If reducing environmental impact is the goal, wouldn’t it be better sold in bags to be brewed at home? But I guess they’re trying to replace existing coffee in a can products.
Chicory, eh? In WW2, with coffee in short supply, Brits turned to Camp Coffee, a concentrated syrup made of chicory and (4%) coffee essence (yes, some Brits had heard of coffee before Starbucks emerged in 1998).
That’s like a laundry list of all of the crappiest “healthy” substitutes people convince themselves don’t taste like crap or are somehow better for the environment to ship across the globe. I don’t even really care for coffee, but I understand that coffee isn’t just about the caffeine and cannot be substituted.
I’m not sure about side stepping the roasting processes, because on their website they say they roast it?
How is it made?
Just like coffee. We roast and ferment our ingredients and then cold brew into Minus Coffee.
Where is the caffeine coming from?
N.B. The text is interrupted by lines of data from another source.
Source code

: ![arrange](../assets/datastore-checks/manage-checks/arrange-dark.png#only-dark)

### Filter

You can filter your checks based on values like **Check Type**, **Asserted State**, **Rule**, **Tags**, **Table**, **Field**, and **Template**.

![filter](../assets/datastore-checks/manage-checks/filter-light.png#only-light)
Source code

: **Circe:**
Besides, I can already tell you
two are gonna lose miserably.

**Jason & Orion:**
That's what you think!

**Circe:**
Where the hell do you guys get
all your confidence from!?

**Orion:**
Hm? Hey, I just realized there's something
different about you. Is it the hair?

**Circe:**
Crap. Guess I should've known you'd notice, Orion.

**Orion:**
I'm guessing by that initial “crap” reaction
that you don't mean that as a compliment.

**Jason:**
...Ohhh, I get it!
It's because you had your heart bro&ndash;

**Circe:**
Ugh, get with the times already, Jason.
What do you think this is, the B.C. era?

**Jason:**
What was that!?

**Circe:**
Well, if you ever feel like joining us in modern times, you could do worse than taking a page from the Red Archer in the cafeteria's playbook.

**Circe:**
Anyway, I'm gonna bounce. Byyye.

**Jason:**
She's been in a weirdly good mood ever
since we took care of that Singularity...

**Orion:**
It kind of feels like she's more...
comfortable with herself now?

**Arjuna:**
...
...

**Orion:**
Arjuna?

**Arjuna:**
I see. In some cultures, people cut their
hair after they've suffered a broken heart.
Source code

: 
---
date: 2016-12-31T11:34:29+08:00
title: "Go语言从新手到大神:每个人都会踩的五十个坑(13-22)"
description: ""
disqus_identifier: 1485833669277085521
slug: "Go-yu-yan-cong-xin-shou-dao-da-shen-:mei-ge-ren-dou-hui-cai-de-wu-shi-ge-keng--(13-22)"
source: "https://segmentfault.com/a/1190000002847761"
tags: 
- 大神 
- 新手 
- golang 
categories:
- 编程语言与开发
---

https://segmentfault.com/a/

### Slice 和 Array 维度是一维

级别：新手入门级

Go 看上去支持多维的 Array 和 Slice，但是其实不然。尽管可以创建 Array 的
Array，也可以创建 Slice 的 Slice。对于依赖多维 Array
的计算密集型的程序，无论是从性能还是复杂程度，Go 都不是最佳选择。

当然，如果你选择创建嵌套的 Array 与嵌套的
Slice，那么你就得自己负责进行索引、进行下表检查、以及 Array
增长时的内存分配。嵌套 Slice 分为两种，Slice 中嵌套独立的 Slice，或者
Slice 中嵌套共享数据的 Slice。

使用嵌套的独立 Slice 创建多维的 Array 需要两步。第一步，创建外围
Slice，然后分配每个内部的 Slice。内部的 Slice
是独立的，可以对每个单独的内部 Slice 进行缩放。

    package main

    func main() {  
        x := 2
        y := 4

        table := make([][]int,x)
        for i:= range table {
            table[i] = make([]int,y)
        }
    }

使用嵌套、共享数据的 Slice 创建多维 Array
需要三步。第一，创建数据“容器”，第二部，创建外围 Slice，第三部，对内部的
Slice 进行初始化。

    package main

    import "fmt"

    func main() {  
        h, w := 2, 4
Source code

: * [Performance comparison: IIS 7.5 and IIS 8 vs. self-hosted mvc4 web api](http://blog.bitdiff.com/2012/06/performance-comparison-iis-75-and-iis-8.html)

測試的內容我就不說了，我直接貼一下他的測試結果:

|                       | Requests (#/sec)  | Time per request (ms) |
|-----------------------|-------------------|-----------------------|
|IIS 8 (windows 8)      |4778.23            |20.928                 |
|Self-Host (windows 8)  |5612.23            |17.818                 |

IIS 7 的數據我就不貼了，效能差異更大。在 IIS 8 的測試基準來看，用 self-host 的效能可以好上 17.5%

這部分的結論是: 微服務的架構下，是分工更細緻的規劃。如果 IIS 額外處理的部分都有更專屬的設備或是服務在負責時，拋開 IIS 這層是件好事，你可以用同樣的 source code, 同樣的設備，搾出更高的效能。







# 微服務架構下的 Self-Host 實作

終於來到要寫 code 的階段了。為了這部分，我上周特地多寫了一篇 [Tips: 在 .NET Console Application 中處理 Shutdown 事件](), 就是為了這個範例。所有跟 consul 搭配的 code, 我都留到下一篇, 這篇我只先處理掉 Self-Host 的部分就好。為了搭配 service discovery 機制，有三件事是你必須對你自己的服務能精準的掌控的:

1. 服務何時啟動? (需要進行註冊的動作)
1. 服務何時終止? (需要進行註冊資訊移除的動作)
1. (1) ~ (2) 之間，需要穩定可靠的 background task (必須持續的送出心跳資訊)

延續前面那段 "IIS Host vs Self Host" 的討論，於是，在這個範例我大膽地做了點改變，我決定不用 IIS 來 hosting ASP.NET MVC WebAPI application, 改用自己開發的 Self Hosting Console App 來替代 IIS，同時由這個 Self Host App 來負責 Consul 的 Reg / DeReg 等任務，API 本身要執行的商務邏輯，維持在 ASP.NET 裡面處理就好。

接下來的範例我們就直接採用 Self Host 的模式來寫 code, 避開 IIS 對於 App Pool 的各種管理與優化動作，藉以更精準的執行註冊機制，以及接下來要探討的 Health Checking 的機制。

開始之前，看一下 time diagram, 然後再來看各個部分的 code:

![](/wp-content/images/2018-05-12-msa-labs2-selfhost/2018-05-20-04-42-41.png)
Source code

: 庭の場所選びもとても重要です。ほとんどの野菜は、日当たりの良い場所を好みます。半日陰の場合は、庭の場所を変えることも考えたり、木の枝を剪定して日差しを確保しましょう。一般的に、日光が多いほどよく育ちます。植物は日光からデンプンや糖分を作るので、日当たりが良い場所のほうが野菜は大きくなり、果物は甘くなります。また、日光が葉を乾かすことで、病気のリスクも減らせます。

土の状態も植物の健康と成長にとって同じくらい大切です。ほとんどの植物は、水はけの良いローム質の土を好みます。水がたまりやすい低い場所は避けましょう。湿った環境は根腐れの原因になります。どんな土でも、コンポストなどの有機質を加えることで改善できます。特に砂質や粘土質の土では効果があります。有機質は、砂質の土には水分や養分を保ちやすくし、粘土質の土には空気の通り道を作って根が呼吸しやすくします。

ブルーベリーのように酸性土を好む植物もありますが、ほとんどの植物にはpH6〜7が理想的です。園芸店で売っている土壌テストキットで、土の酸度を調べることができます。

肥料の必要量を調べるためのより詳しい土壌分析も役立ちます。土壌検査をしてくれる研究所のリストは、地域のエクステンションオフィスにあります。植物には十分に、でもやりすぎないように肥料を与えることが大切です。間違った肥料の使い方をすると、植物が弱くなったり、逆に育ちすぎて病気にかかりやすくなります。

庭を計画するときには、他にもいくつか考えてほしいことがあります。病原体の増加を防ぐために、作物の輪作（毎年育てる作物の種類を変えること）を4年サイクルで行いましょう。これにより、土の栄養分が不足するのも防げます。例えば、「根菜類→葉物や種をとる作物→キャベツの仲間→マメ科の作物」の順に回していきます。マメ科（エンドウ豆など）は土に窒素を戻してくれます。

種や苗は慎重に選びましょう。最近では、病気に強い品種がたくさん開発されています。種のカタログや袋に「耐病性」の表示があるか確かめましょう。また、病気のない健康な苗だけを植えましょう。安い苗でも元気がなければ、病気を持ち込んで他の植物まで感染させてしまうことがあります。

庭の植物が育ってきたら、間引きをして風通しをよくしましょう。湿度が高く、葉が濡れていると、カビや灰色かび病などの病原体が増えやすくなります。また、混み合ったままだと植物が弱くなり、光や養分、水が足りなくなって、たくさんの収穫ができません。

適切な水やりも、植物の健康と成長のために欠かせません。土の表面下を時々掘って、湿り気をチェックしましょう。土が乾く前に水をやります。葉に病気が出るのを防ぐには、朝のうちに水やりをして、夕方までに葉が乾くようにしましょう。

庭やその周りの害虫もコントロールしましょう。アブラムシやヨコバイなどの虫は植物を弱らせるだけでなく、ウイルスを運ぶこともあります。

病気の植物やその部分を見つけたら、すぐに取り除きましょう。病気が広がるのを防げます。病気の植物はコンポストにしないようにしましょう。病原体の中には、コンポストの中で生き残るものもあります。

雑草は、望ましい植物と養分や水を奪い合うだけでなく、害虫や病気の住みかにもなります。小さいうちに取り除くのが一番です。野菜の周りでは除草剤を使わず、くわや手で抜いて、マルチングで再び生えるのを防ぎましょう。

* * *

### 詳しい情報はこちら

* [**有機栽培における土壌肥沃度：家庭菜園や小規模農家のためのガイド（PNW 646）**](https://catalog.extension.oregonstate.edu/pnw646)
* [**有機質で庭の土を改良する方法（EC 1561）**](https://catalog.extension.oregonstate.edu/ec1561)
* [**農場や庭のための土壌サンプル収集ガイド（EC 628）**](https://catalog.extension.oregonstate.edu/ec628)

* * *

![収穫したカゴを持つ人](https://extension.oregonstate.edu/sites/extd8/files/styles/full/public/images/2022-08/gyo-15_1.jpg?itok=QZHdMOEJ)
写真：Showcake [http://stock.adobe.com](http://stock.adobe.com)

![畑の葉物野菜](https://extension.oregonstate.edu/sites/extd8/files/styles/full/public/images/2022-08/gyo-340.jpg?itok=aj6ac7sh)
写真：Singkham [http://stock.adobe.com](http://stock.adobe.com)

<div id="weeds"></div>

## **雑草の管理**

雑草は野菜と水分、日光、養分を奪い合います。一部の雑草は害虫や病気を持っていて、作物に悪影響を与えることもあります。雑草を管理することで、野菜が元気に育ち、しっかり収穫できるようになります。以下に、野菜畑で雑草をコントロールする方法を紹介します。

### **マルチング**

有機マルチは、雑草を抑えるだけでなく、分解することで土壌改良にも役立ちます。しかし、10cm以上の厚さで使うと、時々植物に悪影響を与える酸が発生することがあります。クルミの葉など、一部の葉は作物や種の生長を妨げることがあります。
Are they just adding it?
Wouldn’t it be more accurate to call it coffee-less coffee?
The local coffee roasters in Carlisle existed for a century before Starbucks started in the US.
Yes. FAQ – Minus Coffee
What is natural caffeine?
Our caffeine is extracted from tea leaves
How much caffeine does it contain?
100 mg per 8.4oz
(I’m not trying to promote them or anything. I just like information, and finding out more about stuff )
Seems that way to me, since carob is a bean.
“Minus Coffee gives you that legendary coffee taste…”
but then
“It was hard to detect any discernible coffee flavor…”
MINUS, indeed.
“And then we brew it with a process as close as possible to traditional coffee.”
Sounds like their process requires something beyond consumers’ capabilities. Maybe along the lines of 10,000 psig at 725F for 80 hours?
too many ingredients. i prefer something simpler, like coffee beans and water.
The real magic trick would be to develop a socially-acceptable, reasonably-priced narcotic with readily-neglected side effects, amirite?
Subsituting six agrictulural products for one isn’t a whole lot of sidestepping.
I’m all for alternative products when it makes sense, but this seems to be trying to solve a problem that doesn’t exist.
Two things.
The first thing that all these ingredients appear to have in common is that they’re a lot cheaper than coffee.
Secondly, a not-coffee drink that tastes similar but not quite like coffee wasn’t always a trendy new ting that people paid a lot for:
If they want to make coffee less environmentally destructive why don’t they work with local communities in the developing world who rely on coffee exports for a living. Help them grow coffee more sustainably and to process the beans so that they get a greater share of the added value when coffee is fermented and roasted.
But I guess claiming to have reinvented ersatz coffee and selling it at a hefty markup will look better in the pages of WIRED.